Burandt, who started guiding on Minnesota’s famed Mille Lacs Lake when Jimmy Carter was in the Oval Office, has one goal in mind at night: Subtlety. To achieve this, he trades out your standard rigging pole for a 9-foot long, ultra sensitive graphite rod. “You want to be able to feel the moment that walleye picks up the bait, even if all it does is flare its gills,” he explains.
For line, Burandt uses 6-pound Berkley XT, with an 8-foot long leader of 4-pound mono. “Even at night, I’ve found the smaller diameter line the better,” he says. Hence the other reason for the nine-foot long pole: To absorb some of the walleye’s fight and prevent line breaking.

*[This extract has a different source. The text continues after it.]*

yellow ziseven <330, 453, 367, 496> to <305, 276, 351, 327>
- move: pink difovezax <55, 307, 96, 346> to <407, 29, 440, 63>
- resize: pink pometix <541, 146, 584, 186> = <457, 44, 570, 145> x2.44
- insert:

The sultan of stealth drops his live bait rig – hooked with a lively leech – down to the bottom, lifts it up three to six inches, then holds it perfectly still. He hovers over a spot, crawling along with his trolling motor so slowly you barely know you’re moving. The one thing that has to be moving, in Burandt’s book, is the leech. “I want a leech that’s fresh,” explains Burandt, who rifles through the black bait faster than anybody I’ve ever seen. “If I catch a fish, new leech. If I miss a bite and I see a tooth mark, new leech. If I haven’t caught a fish and I think my leech is dead, new leech. I want that leech fresh and lively, and I’ll replace it all night long.”
Add this late-night live bait rigging option to your arsenal, and hopefully you’ll be catching walleyes all night long, too.